Asimismo, se ha demostrado que las personas con discapacidad y los adultos mayores representan hasta el 45% de las muertes de peatones y hasta el 70% de las muertes de ciclistas (Oxley et al. 2004); ¿cómo evitamos que, no sólo las personas con discapacidad, sino todos los habitantes de las ciudades fallezcan o terminen lesionados?

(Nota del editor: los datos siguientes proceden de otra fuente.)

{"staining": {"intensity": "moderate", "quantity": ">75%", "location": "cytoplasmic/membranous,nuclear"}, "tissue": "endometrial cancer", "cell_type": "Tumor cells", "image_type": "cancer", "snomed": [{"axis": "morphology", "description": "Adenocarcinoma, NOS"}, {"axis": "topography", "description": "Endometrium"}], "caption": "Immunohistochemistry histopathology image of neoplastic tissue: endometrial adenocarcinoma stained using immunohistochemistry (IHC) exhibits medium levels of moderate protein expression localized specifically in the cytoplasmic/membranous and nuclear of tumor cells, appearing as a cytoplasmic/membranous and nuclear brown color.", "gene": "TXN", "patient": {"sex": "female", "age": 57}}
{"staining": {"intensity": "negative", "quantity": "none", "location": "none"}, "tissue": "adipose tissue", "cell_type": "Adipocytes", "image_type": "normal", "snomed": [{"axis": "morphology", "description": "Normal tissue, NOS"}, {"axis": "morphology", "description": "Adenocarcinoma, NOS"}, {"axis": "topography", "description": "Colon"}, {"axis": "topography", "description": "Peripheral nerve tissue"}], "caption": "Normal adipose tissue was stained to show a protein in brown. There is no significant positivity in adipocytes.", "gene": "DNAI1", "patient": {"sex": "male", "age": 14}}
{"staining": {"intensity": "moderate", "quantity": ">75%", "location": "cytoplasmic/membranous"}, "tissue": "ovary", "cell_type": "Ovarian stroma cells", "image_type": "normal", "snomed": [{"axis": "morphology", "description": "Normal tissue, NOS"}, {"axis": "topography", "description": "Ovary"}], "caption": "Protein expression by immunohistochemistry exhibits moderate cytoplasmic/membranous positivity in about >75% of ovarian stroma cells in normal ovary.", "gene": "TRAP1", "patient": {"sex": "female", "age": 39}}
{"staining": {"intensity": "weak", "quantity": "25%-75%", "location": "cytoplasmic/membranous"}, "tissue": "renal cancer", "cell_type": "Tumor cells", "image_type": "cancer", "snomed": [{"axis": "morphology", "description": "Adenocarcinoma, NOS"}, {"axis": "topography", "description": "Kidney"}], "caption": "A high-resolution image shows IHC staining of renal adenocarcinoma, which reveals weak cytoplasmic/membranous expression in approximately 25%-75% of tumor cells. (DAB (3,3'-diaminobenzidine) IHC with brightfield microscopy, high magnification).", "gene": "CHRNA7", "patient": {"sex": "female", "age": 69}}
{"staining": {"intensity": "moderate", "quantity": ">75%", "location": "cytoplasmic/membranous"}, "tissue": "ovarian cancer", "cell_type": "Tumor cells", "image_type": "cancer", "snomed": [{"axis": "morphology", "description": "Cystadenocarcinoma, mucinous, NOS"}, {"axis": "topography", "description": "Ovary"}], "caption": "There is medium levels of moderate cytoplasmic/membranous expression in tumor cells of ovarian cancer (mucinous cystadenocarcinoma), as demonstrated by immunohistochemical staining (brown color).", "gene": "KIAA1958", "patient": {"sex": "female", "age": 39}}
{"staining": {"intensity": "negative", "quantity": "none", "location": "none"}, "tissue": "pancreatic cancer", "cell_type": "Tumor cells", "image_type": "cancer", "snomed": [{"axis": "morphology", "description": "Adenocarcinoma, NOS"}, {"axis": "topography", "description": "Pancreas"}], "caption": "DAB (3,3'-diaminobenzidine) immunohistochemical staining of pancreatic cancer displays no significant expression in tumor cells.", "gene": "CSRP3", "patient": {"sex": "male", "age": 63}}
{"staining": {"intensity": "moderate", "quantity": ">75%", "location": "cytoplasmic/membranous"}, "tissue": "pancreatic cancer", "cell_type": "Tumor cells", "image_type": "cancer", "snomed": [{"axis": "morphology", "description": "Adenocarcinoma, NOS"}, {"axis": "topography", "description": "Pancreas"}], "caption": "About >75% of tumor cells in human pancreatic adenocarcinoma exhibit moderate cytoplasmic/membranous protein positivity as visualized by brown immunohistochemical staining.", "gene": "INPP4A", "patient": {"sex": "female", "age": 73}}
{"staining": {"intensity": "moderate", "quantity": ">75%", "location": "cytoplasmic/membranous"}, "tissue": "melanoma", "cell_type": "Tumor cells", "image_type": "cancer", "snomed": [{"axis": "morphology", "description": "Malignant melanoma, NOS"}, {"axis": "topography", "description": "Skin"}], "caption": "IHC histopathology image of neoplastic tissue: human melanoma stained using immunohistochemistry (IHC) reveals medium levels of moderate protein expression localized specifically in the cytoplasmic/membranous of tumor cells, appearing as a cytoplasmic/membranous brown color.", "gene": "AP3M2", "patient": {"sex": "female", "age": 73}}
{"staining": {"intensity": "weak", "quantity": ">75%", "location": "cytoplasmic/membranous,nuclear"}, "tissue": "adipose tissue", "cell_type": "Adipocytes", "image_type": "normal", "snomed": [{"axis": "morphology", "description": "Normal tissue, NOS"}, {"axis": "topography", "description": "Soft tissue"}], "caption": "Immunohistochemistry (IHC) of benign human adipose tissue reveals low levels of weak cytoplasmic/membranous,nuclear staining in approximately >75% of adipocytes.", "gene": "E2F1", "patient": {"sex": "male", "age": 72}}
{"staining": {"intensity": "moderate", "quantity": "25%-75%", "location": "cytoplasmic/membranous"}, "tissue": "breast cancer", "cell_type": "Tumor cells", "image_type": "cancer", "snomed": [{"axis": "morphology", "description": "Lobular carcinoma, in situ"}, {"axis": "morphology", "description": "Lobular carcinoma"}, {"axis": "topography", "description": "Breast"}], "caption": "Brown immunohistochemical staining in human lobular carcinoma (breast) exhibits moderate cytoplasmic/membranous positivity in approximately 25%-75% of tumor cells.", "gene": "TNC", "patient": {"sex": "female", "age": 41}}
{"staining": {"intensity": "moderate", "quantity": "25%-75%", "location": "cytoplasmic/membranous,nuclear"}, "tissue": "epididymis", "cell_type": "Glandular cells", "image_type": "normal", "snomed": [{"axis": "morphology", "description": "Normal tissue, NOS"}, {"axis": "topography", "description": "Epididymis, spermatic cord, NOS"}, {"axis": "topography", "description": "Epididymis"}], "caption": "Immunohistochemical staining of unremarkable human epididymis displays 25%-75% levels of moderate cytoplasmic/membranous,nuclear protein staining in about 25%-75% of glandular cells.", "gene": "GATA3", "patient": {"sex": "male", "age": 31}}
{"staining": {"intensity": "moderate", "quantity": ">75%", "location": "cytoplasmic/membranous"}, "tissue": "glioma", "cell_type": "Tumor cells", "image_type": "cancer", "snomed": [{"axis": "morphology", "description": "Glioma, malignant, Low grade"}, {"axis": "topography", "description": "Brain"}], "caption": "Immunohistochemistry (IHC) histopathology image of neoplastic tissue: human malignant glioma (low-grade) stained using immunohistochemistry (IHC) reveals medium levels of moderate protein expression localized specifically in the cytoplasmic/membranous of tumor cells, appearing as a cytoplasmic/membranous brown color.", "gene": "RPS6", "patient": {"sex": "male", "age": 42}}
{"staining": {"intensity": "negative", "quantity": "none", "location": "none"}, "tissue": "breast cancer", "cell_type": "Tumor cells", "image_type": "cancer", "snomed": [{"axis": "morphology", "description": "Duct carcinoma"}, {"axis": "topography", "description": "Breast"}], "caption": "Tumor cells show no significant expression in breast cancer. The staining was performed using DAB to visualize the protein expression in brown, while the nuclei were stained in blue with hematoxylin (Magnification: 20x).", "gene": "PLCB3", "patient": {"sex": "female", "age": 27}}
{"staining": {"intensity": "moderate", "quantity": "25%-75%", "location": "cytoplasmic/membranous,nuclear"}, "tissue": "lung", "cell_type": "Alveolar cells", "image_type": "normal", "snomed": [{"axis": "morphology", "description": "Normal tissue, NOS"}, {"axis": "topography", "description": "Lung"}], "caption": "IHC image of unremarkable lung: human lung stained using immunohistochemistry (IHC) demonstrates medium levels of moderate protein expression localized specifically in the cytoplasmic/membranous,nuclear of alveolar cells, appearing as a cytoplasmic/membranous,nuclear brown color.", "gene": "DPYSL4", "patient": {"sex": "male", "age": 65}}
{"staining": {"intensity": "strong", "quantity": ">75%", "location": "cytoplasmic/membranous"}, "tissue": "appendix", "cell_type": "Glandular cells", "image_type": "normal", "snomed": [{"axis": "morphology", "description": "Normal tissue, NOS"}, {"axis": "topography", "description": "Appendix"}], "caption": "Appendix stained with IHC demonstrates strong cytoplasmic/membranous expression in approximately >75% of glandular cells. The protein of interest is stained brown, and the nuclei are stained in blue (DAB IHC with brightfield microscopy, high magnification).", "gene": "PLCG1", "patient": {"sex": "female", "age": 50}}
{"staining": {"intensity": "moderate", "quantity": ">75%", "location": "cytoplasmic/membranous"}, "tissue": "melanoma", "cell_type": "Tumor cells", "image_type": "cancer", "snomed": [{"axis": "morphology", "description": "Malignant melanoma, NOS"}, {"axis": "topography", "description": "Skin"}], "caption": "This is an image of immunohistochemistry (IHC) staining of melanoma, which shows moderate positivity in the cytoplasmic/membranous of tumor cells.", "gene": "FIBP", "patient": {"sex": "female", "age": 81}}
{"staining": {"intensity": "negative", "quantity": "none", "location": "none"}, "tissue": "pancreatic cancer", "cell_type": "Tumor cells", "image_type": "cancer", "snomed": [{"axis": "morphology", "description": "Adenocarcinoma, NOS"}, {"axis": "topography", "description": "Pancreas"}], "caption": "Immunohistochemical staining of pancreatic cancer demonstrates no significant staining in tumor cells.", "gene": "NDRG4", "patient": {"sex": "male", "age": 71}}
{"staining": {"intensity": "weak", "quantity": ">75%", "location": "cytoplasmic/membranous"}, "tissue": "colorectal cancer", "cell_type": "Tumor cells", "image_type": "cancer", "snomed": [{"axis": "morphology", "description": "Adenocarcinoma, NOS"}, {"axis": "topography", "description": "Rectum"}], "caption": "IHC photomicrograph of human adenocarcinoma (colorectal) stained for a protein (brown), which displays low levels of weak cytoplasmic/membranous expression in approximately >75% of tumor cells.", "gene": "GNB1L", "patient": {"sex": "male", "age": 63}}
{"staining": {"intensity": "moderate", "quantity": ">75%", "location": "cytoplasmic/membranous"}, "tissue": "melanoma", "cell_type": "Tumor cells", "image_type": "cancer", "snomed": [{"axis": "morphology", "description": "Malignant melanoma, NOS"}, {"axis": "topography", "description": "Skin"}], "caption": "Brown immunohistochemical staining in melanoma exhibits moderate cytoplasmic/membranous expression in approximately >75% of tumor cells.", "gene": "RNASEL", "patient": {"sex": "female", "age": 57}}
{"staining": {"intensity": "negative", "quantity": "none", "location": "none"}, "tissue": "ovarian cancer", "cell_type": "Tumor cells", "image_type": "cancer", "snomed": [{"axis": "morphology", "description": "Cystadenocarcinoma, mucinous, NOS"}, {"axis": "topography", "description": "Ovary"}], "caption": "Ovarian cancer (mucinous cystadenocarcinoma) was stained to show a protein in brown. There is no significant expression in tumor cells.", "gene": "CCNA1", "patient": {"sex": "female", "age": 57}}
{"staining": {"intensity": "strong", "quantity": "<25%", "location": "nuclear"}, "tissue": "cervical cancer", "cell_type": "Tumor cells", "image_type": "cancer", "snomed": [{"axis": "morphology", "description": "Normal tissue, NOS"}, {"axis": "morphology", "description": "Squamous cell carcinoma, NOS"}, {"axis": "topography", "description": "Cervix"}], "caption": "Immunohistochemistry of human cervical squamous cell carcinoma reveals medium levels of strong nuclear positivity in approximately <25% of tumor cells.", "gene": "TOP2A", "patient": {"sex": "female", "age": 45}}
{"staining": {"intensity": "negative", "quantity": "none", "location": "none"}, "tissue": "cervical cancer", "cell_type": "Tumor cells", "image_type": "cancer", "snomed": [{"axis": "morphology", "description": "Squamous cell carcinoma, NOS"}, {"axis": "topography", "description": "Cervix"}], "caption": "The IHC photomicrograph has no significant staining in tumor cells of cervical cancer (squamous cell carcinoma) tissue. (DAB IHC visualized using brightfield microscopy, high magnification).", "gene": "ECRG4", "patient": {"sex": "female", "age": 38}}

Cambios básicos para ciudades accesibles

La guía de Ciudades Más Seguras mediante el Diseño menciona algunas modificaciones que deben hacer las urbes para hacerlas incluyentes, por ejemplo:

  • Aceras más seguras:
    “Las aceras deben estar niveladas o tener una inclinación para que las personas con discapacidad puedan circular”.
  • Islas peatonales:
    Estos espacios, pequeños camellones, deben estar construidos a nivel de calle y protegidos por bolardos para que las personas con discapacidad y otros usuarios no tengan complicaciones en su uso. Con esto, se logra reducir la distancia de cruce peatonal, generando un espacio seguro para cruzar una avenida.
  • Pasos peatonales:
    Un buen paso peatonal es directo y obedece las líneas de deseo peatonales. La guía menciona que “Las personas con discapacidad y con limitaciones visuales o auditivas deben tener pleno acceso a las intersecciones. Esto puede lograrse por medio de accesos directos a los pasos peatonales, información visual y auditiva para las fases de CRUCE/NO CRUCE de los semáforos y advertencias detectables en el piso para distinguir las áreas peatonales de las vehiculares”.

“La seguridad vial debe ser un elemento integral de la movilidad urbana y otros planes urbanos —junto a preocupaciones por el medio ambiente, la energía y la movilidad— dentro de una visión sostenible a largo plazo”, concluye la guía.